As factories become more digitally enabled, roles across manufacturing are evolving. Operators increasingly monitor performance through real-time advanced analytics and dashboards. Engineers rely on digital twins and simulations to optimize processes before scaling them. Quality teams leverage algorithmic transparency and data governance frameworks to support science-based, data-driven decision-making.
Data literacy, digital risk awareness and critical reasoning are rapidly becoming core capabilities for the industrial workforce.
Turning transformation into collective progress
Scaling intelligent manufacturing will require coordinated action across industry, education systems and governments, to develop the skills needed to operate the factory of the future.
Pharmaceutical companies must invest in digital capabilities across their organizations, fostering innovation and collaboration among research and scientists, process and data engineers, and operational leaders. Equally important is building an integrated approach with suppliers and original equipment manufacturers to create a smart, AI-enabled ecosystem that supports increasingly resilient, agile and cost-effective supply chains.
Engineering schools and vocational programs have the opportunity to further integrate AI, data analytics and digital manufacturing into their core curricula while promoting partnerships with industry.
And finally, governments play a critical role by supporting industrial innovation ecosystems and investing in large-scale reskilling initiatives that accelerate the transition toward intelligent and future-ready industrial networks.
When industry, academia and policymakers move together, the conditions for manufacturing excellence and resilient supply chains can emerge far more quickly.
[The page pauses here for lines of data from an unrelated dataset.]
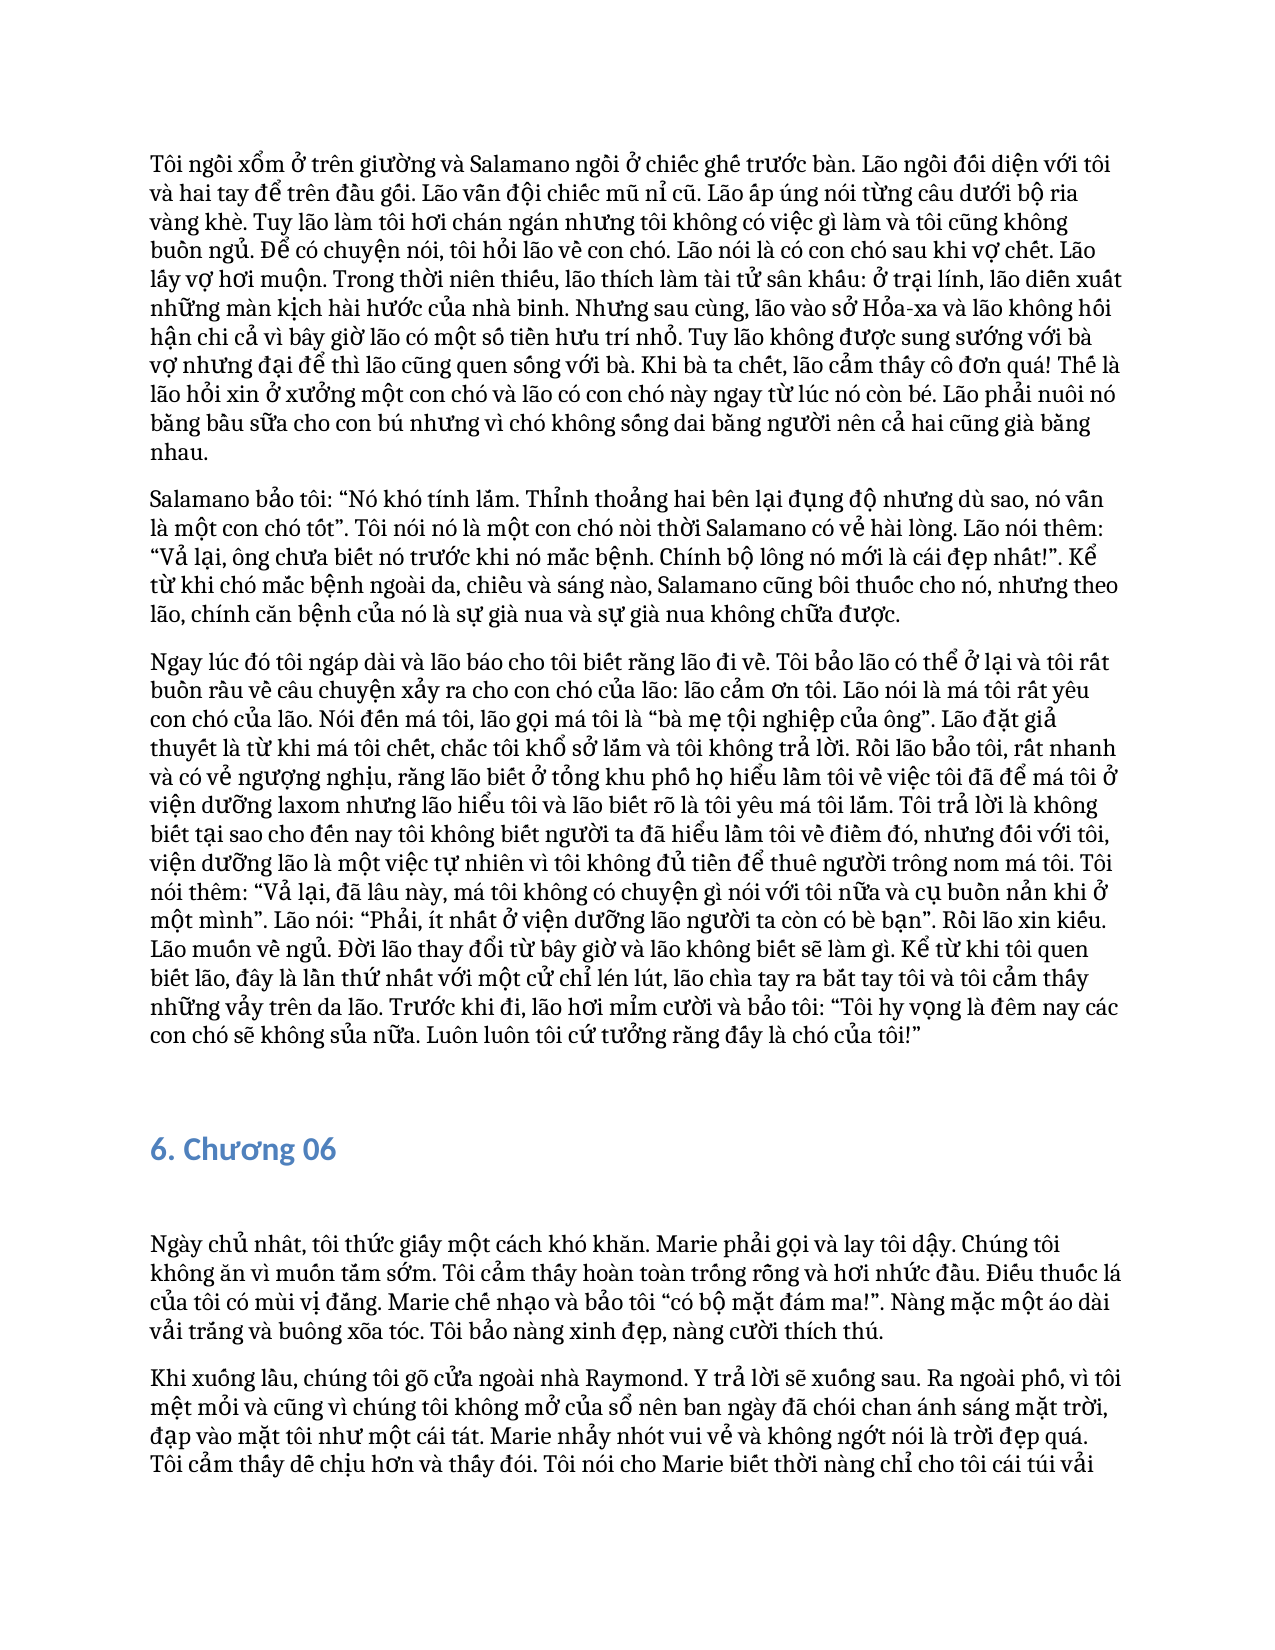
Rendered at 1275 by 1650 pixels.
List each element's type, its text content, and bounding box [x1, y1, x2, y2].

text Salamano bảo tôi: “Nó khó tính lắm. Thỉnh thoảng hai bên lại đụng độ nhưng dù sao, nó vẫn là một con chó tốt”. Tôi nói nó là một con chó nòi thời Salamano có vẻ hài lòng. Lão nói thêm: “Vả lại, ông chưa biết nó trước khi nó mắc bệnh. Chính bộ lông nó mới là cái đẹp nhất!”. Kể từ khi chó mắc bệnh ngoài da, chiều và sáng nào, Salamano cũng bôi thuốc cho nó, nhưng theo lão, chính căn bệnh của nó là sự già nua và sự già nua không chữa được. [150, 485, 1125, 629]
text Ngay lúc đó tôi ngáp dài và lão báo cho tôi biết rằng lão đi về. Tôi bảo lão có thể ở lại và tôi rất buồn rầu về câu chuyện xảy ra cho con chó của lão: lão cảm ơn tôi. Lão nói là má tôi rất yêu con chó của lão. Nói đến má tôi, lão gọi má tôi là “bà mẹ tội nghiệp của ông”. Lão đặt giả thuyết là từ khi má tôi chết, chắc tôi khổ sở lắm và tôi không trả lời. Rồi lão bảo tôi, rất nhanh và có vẻ ngượng nghịu, rằng lão biết ở tỏng khu phố họ hiểu lầm tôi về việc tôi đã để má tôi ở viện dưỡng laxom nhưng lão hiểu tôi và lão biết rõ là tôi yêu má tôi lắm. Tôi trả lời là không biết tại sao cho đến nay tôi không biết người ta đã hiểu lầm tôi về điềm đó, nhưng đối với tôi, viện dưỡng lão là một việc tự nhiên vì tôi không đủ tiền để thuê người trông nom má tôi. Tôi nói thêm: “Vả lại, đã lâu này, má tôi không có chuyện gì nói với tôi nữa và cụ buồn nản khi ở một mình”. Lão nói: “Phải, ít nhất ở viện dưỡng lão người ta còn có bè bạn”. Rồi lão xin kiếu. Lão muốn về ngủ. Đời lão thay đổi từ bây giờ và lão không biết sẽ làm gì. Kể từ khi tôi quen biết lão, đây là lần thứ nhất với một cử chỉ lén lút, lão chìa tay ra bắt tay tôi và tôi cảm thấy những vảy trên da lão. Trước khi đi, lão hơi mỉm cười và bảo tôi: “Tôi hy vọng là đêm nay các con chó sẽ không sủa nữa. Luôn luôn tôi cứ tưởng rằng đấy là chó của tôi!” [150, 647, 1125, 1107]
text Tôi ngồi xổm ở trên giường và Salamano ngồi ở chiếc ghế trước bàn. Lão ngồi đối diện với tôi và hai tay để trên đầu gối. Lão vẫn đội chiếc mũ nỉ cũ. Lão ấp úng nói từng câu dưới bộ ria vàng khè. Tuy lão làm tôi hơi chán ngán nhưng tôi không có việc gì làm và tôi cũng không buồn ngủ. Để có chuyện nói, tôi hỏi lão về con chó. Lão nói là có con chó sau khi vợ chết. Lão lấy vợ hơi muộn. Trong thời niên thiếu, lão thích làm tài tử sân khấu: ở trại lính, lão diễn xuất những màn kịch hài hước của nhà binh. Nhưng sau cùng, lão vào sở Hỏa-xa và lão không hối hận chi cả vì bây giờ lão có một số tiền hưu trí nhỏ. Tuy lão không được sung sướng với bà vợ nhưng đại để thì lão cũng quen sống với bà. Khi bà ta chết, lão cảm thấy cô đơn quá! Thế là lão hỏi xin ở xưởng một con chó và lão có con chó này ngay từ lúc nó còn bé. Lão phải nuôi nó bằng bầu sữa cho con bú nhưng vì chó không sống dai bằng người nên cả hai cũng già bằng nhau. [150, 150, 1125, 466]
text Ngày chủ nhât, tôi thức giấy một cách khó khăn. Marie phải gọi và lay tôi dậy. Chúng tôi không ăn vì muốn tắm sớm. Tôi cảm thấy hoàn toàn trống rỗng và hơi nhức đầu. Điếu thuốc lá của tôi có mùi vị đắng. Marie chế nhạo và bảo tôi “có bộ mặt đám ma!”. Nàng mặc một áo dài vải trắng và buông xõa tóc. Tôi bảo nàng xinh đẹp, nàng cười thích thú. [150, 1173, 1125, 1345]
subtitle 6. Chương 06 [150, 1128, 1125, 1169]
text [150, 1364, 1125, 1479]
The opportunity now is to elevate manufacturing and supply to a defining pillar of health care innovation, enabled by AI and increasingly driven by data. As we face increasing geopolitical tensions and growing therapeutic complexity, resilient manufacturing systems are becoming essential to public health.
And the time is now. This is the time to shape the future and define what modern health care manufacturing can — and will need to — become.
Brendan O'Callaghan is the executive vice president of manufacturing and supply at Sanofi.
References
1. McKinsey & Company. The State of AI in 2025: Agents, Innovation, and Transformation. November 5, 2025.
2. NVIDIA. State of AI in Healthcare and Life Sciences: 2026 Trends. 2026.